→ Given instruction
Reproduce every line of the data below verbatim.

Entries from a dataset
☆ ☆ ☆

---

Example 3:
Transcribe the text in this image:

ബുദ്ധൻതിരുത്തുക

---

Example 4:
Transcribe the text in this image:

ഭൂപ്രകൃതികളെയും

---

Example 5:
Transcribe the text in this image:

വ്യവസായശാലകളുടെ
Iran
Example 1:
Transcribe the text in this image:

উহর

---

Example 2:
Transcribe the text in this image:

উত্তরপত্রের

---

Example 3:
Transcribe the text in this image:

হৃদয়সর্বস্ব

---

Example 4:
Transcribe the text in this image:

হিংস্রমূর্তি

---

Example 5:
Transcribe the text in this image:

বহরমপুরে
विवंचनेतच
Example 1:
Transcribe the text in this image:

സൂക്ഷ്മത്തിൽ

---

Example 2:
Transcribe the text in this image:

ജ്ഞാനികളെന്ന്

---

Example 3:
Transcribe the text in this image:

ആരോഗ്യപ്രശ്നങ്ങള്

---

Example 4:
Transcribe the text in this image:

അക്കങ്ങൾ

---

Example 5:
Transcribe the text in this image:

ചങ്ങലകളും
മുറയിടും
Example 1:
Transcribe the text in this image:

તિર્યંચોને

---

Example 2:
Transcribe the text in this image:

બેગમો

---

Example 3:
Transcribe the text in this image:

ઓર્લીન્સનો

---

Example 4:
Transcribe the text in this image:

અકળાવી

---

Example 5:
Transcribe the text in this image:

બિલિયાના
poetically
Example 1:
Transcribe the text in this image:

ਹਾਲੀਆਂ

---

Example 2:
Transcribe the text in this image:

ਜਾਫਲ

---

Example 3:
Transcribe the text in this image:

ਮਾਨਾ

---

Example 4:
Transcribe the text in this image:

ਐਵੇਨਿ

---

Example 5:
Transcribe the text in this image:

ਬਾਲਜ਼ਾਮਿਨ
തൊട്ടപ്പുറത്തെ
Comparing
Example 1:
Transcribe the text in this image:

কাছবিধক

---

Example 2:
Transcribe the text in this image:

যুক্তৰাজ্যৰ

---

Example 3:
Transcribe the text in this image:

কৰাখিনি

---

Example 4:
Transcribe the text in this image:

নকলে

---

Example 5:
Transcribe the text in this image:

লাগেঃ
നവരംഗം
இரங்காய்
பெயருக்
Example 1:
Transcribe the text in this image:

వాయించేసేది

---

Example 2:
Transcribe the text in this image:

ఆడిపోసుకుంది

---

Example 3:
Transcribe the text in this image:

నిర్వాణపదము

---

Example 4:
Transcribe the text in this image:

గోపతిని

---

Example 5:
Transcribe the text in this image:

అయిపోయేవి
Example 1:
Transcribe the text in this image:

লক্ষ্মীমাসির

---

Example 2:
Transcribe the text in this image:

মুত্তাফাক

☆ ☆ ☆

→ Reply to the exercise
---

Example 3:
Transcribe the text in this image:

ബുദ്ധൻതിരുത്തുക

---

Example 4:
Transcribe the text in this image:

ഭൂപ്രകൃതികളെയും

---

Example 5:
Transcribe the text in this image:

വ്യവസായശാലകളുടെ
Iran
Example 1:
Transcribe the text in this image:

উহর

---

Example 2:
Transcribe the text in this image:

উত্তরপত্রের

---

Example 3:
Transcribe the text in this image:

হৃদয়সর্বস্ব

---

Example 4:
Transcribe the text in this image:

হিংস্রমূর্তি

---

Example 5:
Transcribe the text in this image:

বহরমপুরে
विवंचनेतच
Example 1:
Transcribe the text in this image:

സൂക്ഷ്മത്തിൽ

---

Example 2:
Transcribe the text in this image:

ജ്ഞാനികളെന്ന്

---

Example 3:
Transcribe the text in this image:

ആരോഗ്യപ്രശ്നങ്ങള്

---

Example 4:
Transcribe the text in this image:

അക്കങ്ങൾ

---

Example 5:
Transcribe the text in this image:

ചങ്ങലകളും
മുറയിടും
Example 1:
Transcribe the text in this image:

તિર્યંચોને

---

Example 2:
Transcribe the text in this image:

બેગમો

---

Example 3:
Transcribe the text in this image:

ઓર્લીન્સનો

---

Example 4:
Transcribe the text in this image:

અકળાવી

---

Example 5:
Transcribe the text in this image:

બિલિયાના
poetically
Example 1:
Transcribe the text in this image:

ਹਾਲੀਆਂ

---

Example 2:
Transcribe the text in this image:

ਜਾਫਲ

---

Example 3:
Transcribe the text in this image:

ਮਾਨਾ

---

Example 4:
Transcribe the text in this image:

ਐਵੇਨਿ

---

Example 5:
Transcribe the text in this image:

ਬਾਲਜ਼ਾਮਿਨ
തൊട്ടപ്പുറത്തെ
Comparing
Example 1:
Transcribe the text in this image:

কাছবিধক

---

Example 2:
Transcribe the text in this image:

যুক্তৰাজ্যৰ

---

Example 3:
Transcribe the text in this image:

কৰাখিনি

---

Example 4:
Transcribe the text in this image:

নকলে

---

Example 5:
Transcribe the text in this image:

লাগেঃ
നവരംഗം
இரங்காய்
பெயருக்
Example 1:
Transcribe the text in this image:

వాయించేసేది

---

Example 2:
Transcribe the text in this image:

ఆడిపోసుకుంది

---

Example 3:
Transcribe the text in this image:

నిర్వాణపదము

---

Example 4:
Transcribe the text in this image:

గోపతిని

---

Example 5:
Transcribe the text in this image:

అయిపోయేవి
Example 1:
Transcribe the text in this image:

লক্ষ্মীমাসির

---

Example 2:
Transcribe the text in this image:

মুত্তাফাক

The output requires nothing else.